» EXERCISE TASK:
Answer these questions from the project description below, one short answer per part.
(a) How does the project description define regionalisation?
(b) Which actors does it list as possible regionalisation forces?
(c) Who does the description say experiences the effects of the border?

» EXCERPT TO READ:

Completed Project

Informal transborder trade networks and regional integration: towards an ethnographic study of networks

Regional integration projects in Africa have often been criticised by political science and international relations scholars, drawing attention to the difference between regionalism and regionalisation. Regionalism is defined as the ideology and the respective set of policies and programmes that seek to unify a certain region politically, economically and socially, an ideology that seeks to ‘promote an identified space as a regional project’ (Bach, 2004: 2). Regionalisation, on the other hand, has been described as the act of integration itself. In other words, while regionalism is the ideology, regionalisation is the process. While ideology could be the exclusive preserve of the state, regionalisation is an act over which the state does not exercise exclusive authority. Actors who do not have explicit regionalism ideologies are often involved in the regionalisation process. One could then have NGOs, media, multinational corporations, informal traders, among others, as regionalisation forces. It is argued that regional integration projects would be more successful if they moved beyond the ideology of regionalism and paid attention to the actual processes of regionalisation. In particular, there have been assertions that analyses of regional integration processes in Africa should look at informal transborder traders as potential sources of regional integration from below, especially since they are the ones who experience the effects of the border, and whose livelihood depends on not being bound by the borders of any particular country (Bøås et al. 1999, Bøås, 2001). This project seeks in part to heed that call.

» GIVEN INFORMATION:
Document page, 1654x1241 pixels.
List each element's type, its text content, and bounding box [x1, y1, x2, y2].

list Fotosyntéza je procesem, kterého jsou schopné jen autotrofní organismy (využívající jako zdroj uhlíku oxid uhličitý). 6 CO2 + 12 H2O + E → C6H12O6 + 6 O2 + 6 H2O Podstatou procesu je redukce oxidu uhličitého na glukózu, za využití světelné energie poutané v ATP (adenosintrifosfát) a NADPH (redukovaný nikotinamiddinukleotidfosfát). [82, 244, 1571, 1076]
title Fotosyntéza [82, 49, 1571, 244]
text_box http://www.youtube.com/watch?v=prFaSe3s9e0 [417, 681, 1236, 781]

--

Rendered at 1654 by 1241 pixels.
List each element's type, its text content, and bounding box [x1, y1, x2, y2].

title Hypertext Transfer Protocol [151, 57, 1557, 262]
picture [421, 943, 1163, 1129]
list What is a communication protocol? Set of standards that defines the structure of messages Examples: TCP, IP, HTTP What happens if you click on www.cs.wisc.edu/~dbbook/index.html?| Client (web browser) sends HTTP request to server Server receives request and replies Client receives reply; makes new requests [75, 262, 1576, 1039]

» ANSWER TO THIS PROBLEM:
(a) As the act of integration itself, the process, as opposed to the ideology of regionalism.
(b) NGOs, media, multinational corporations and informal traders, among others.
(c) Informal transborder traders.